From Kevin Williamson at The National Review, A Deeper Naganism.

Excerpts:

But there is a critical variable that is at least partly within the direct control of government: the quality of government. The quality of government — its honesty, competence, reliability, and predictability — has an effect on most of the important economic variables. And not just government itself, but other institutions with the power to shape public life, such as unions and large firms. Quality is something outside of and different from policy specifics, which is why similar policies often produce wildly different outcomes in different polities: Single-payer health care in Bahrain turns out to be very different from single-payer health care in Canada. A high level of government-enforced union involvement has been catastrophic for the U.S. automotive industry but not for the German automotive industry, which is a lot less of a mystery than it seems when you account for the fact that the UAW is not IG Metall, GM is not Audi, and the U.S. government is not the German government.

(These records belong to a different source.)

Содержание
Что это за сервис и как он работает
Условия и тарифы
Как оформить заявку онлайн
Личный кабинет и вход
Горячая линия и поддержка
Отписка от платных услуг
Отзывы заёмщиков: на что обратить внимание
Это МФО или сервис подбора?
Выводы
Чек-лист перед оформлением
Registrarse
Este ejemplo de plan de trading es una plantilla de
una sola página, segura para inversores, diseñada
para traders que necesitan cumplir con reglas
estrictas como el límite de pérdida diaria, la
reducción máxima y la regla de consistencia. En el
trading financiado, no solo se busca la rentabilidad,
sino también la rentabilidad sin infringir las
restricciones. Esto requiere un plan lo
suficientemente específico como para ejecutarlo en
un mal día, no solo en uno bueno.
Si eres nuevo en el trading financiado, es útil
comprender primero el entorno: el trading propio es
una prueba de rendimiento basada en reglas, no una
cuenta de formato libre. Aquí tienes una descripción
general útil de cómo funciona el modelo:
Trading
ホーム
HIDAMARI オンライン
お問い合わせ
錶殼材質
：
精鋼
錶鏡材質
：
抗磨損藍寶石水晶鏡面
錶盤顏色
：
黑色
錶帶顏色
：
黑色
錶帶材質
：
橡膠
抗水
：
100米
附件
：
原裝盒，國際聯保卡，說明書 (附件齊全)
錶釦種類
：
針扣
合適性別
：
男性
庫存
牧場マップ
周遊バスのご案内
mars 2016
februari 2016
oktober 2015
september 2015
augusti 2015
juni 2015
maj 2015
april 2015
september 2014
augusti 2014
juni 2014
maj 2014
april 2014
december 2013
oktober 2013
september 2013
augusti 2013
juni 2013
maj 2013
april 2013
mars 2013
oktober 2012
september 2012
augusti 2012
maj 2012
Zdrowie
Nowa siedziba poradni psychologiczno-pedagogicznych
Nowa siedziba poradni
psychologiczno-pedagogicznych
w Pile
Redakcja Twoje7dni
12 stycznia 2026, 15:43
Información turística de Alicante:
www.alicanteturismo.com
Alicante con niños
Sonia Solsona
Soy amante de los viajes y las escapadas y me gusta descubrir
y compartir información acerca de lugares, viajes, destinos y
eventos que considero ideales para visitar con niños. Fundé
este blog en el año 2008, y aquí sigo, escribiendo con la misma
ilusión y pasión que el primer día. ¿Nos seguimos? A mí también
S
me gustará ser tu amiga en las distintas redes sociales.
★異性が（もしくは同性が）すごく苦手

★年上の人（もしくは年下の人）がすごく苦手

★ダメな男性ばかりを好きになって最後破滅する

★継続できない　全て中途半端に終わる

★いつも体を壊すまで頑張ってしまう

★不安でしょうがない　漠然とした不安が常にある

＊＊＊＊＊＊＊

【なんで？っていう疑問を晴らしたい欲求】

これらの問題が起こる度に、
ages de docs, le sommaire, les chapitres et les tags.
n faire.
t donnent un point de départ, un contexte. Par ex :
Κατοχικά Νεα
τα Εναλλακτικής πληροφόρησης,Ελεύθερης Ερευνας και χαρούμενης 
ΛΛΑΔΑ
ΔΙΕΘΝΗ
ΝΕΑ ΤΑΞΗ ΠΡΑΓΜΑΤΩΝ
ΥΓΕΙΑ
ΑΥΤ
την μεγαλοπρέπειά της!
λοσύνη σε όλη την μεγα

There is no way to put a happy face on this fact: Critical American institutions are of shockingly low quality. Corruption is a part of that: At No. 19 on the Transparency International rankings, the United States is tied with Uruguay. Its transparency score of 73 is far behind where you want to be, among such category leaders as Denmark, New Zealand, Sweden, and Finland (91, 91, 89, and 89, respectively). We lag well behind our Canadian neighbors and such important international competitors as Germany. Our overall standing is not terrible, but it does not place us among global leaders, either. Moderation in the pursuit of honesty is no virtue.

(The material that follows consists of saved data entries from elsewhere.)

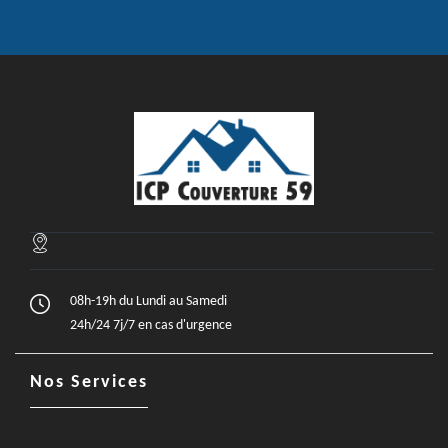
08h-19h du Lundi au Samedi
24h/24 7j/7 en cas d'urgence
Nos Services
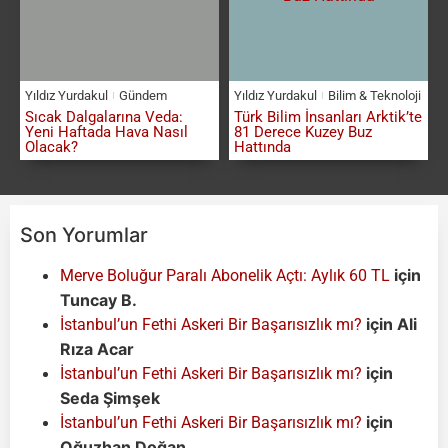
Yıldız Yurdakul
Gündem
Yıldız Yurdakul
Bilim & Teknoloji
Sıcak Dalgalarına Veda:
Türk Bilim İnsanları Arktik’te
Yeni Haftada Hava Nasıl
81 Derece Kuzey Buz
Olacak?
Hattında
Son Yorumlar
için
Merve Boluğur Paralı Abonelik Açtı: Aylık 60 TL
Tuncay B.
için
Ali
İstanbul’un Fethi Askeri Bir Başarısızlık mı?
Rıza Acar
için
İstanbul’un Fethi Askeri Bir Başarısızlık mı?
Seda Şimşek
için
İstanbul’un Fethi Askeri Bir Başarısızlık mı?
Oğuzhan Doğan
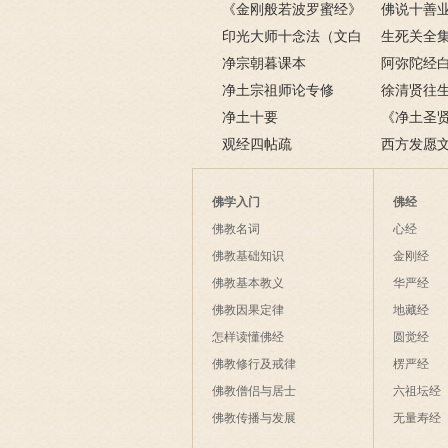
《金刚般若波罗蜜经》
有哪些内容
佛说十善
全文
印光大师十念法（文白
生死关全
对照）
净宗朝暮课本
阿弥陀经
净土宗祖师论专修
徐清贤往
净土十要
念佛佛也迎
《净土圣
观经四帖疏
人震撼的往
西方发愿文
佛学入门
佛经
佛教名词
心经
佛教基础知识
金刚经
佛教基本教义
华严经
佛教因果定律
地藏经
怎样读懂佛经
圆觉经
佛教修行及戒律
楞严经
佛教僧侣与居士
六祖坛经
佛教传播与发展
无量寿经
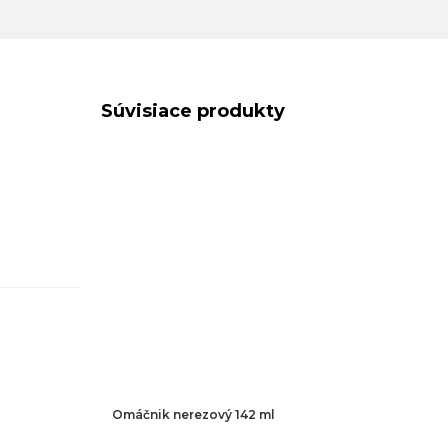
Súvisiace produkty
Omáčnik nerezový 142 ml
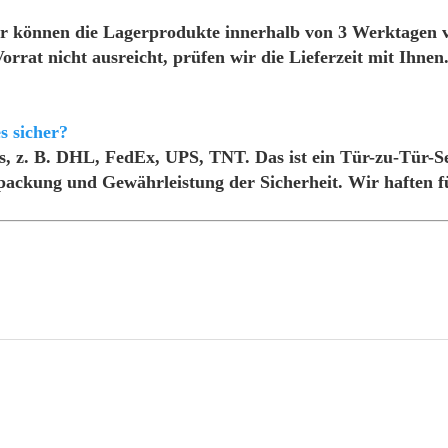
ir können die Lagerprodukte innerhalb von 3 Werktagen 
orrat nicht ausreicht, prüfen wir die Lieferzeit mit Ihne
s sicher?
s, z. B. DHL, FedEx, UPS, TNT. Das ist ein Tür-zu-Tür-S
ackung und Gewährleistung der Sicherheit. Wir haften fü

Building a factory is an expensive, long-term commitment, and many investors will hesitate to do so if, for example, they are unsure of what their future labor environment will look like, whether the corporate-tax code will be used to subsidize their politically connected competitors, or what environmental rules they will be operating under. The Obama administration’s penchant for executive fiat makes the policy environment much less predictable — and does so largely for reasons of political self-interest. Things like the Keystone-pipeline delays and the EPA’s overreach on carbon dioxide emissions are pure politics, and nothing more. But they impose real costs.

What Ray Nagin did was a crime, but there are worse things than crimes. It is possible to undermine critical institutions without ever violating a law.

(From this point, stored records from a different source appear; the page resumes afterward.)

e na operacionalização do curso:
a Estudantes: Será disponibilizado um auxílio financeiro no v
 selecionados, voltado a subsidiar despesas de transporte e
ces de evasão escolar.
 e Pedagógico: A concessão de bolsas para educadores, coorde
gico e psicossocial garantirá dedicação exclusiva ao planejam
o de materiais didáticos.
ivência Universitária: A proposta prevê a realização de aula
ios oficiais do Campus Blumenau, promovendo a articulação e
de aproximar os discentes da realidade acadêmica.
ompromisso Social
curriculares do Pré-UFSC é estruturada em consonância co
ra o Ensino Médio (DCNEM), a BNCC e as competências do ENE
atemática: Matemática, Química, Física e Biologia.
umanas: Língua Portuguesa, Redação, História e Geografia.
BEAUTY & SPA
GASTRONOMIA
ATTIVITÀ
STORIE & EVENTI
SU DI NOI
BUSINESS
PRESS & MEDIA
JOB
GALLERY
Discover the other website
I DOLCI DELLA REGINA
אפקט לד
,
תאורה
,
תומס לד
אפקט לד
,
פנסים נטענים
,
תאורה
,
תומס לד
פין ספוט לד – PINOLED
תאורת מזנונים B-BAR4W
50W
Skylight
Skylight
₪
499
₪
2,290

Combined federal, state, and local spending in the United States is about the same as it is in Canada, so it is not as if we were starving our public sector to death. The problem is that our institutions are not full of Canadian budgeters, Finnish school administrators, and Swiss train conductors. They are full of Ray Nagins.

HKO

One could deduce from Kevin’s point that the problem is not the dysfunctional philosophy of the current progressive tilt in our government, but lies in the poor quality of its executors.  Socialists’ failures have long been given a pass by blaming the leaders rather than the system.

But a system that depends on the moral purity of the administrators and elected officials is a system doomed to fail.  One of the reasons to keep government small is that larger more expansive government is hard to staff with ethical and competent leaders.  The more that government tries to direct our lives, the more it presumes a consensus that does not exist and the more it requires force;  attracting an undesirable element into its ranks.  The objective for the elected becomes power rather than service, no matter how much they claim otherwise.  It is also one of the reasons that a skeptical press is essential.

The Democrats would serve their cause much better if they held their representatives to a higher standard. And the GOP would do well to compete on this standard and  focus on the numerous ethical transgressions of the Democrats. The GOP should also avoid residing in glass houses.

But ultimately the responsibility lies with the voters.